_Исходный текст:_
--------
В трагическом роде есть также случаи, хотя очень редкие, где позволяется низкое. Но тогда надобно перелить его в ужасное; надобно, чтобы минутное оскорбление, нанесенное нашему вкусу, скрадывалось под сильными движениями чувствительности; и чтобы, сие действие разрушалось действием трагической силы. Например, кража есть нечто совершенно низкое, так что, вопреки всем извинениям, приносимым иногда обстоятельствами и сожалением человеколюбия, вечное пятно покрывает вора; и в отношении к искусству, кража есть и будет всегда предметом низким. В этом случае вкус безпощаднее морали, и суд его есть гораздо строжайший; ибо искусство ответствует за все принадлежные идеи, производимые в нас изображением его предмета, тогда как мораль, в своих решениях, оставляет без замечания идеи отвратительные и неприличные. И так ворующий человек есть такое лице, которого искусство не позволяет вводить в важные сочинения. Но представь вора убийцею, сей характер, осуждаемый моралью, может быть одобрен вкусом и представлен искусством. В сем отношении, и только в отношении к одному искусству, человек, унизивший себя безчестием, может возвыситься преступлением, и обратить на себя внимание поета и артиста. Сей различный суд, в отношении к искусству и морали, достоин замечания. Разсмотрим причины сего различия.

Во вторых: в делах, представленных искусством, мы смотрим на силу и разительность; а в действительных делах человеческих, на справедливость или нравственность. Тот достоин презрения, кто не имеет душевной силы; и мы презираем малодушных: всякая низость, всякая подлость возмущает наше нравственное чувство. Если подлость обращается в злодейство; если преступник обнаруживает дух смелой предприимчивости и душевной силы: то она радует нас некоторым образом в произведениях искусства. Кража показывает только подлость и низость, смертоубийство имеет по крайней мере наружный и обманчивый вид душевной силы; особенное участие, нами принятое в произведениях искусства, размеряется тогда по степеням и силе того преступления, которое нам представляют.
--------
_Набор материалов:_
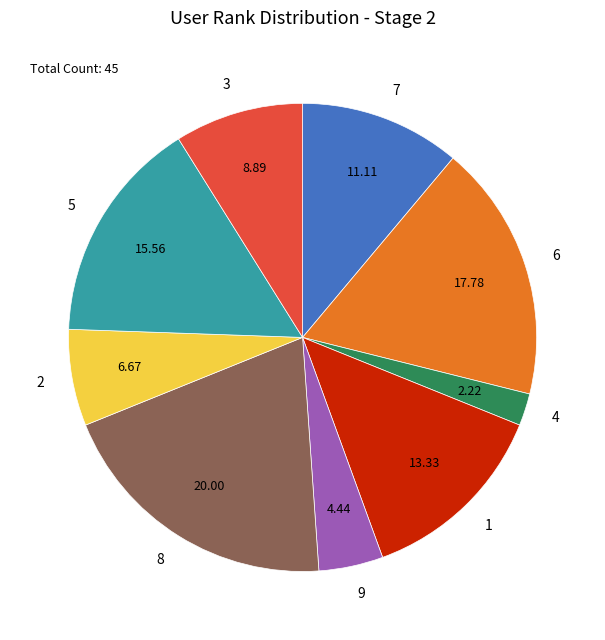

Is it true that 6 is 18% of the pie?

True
--------
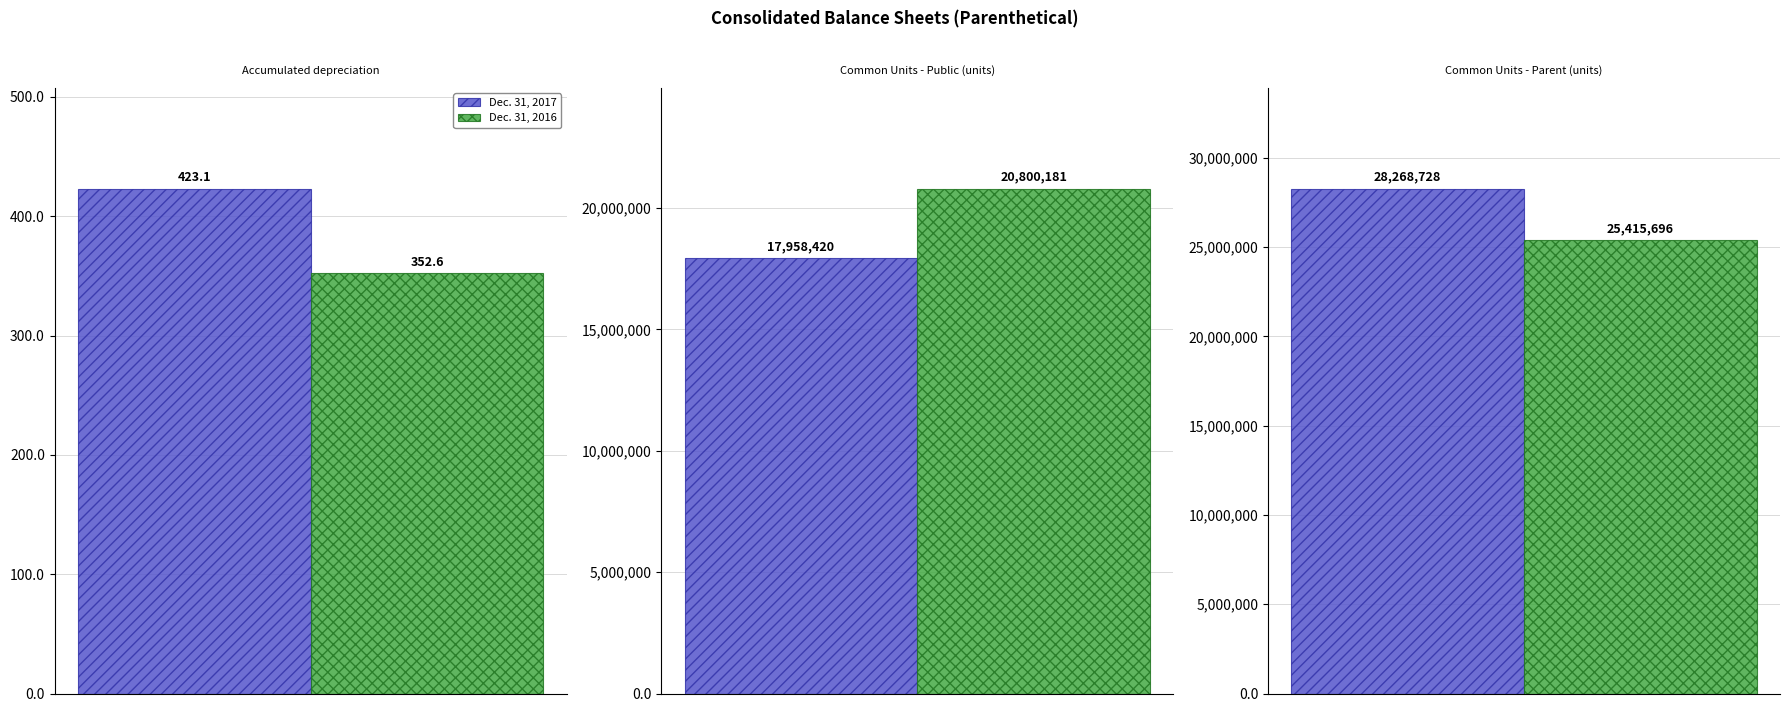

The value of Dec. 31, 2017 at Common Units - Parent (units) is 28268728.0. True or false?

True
--------
_Задание:_
Перечислите все свойства, на которые, согласно исходному тексту, мы смотрим в делах, представленных искусством, и в действительных делах человеческих, указав для каждого свойства соответствующую область.

_Ответ:_
В делах, представленных искусством: сила и разительность. В действительных делах человеческих: справедливость и нравственность.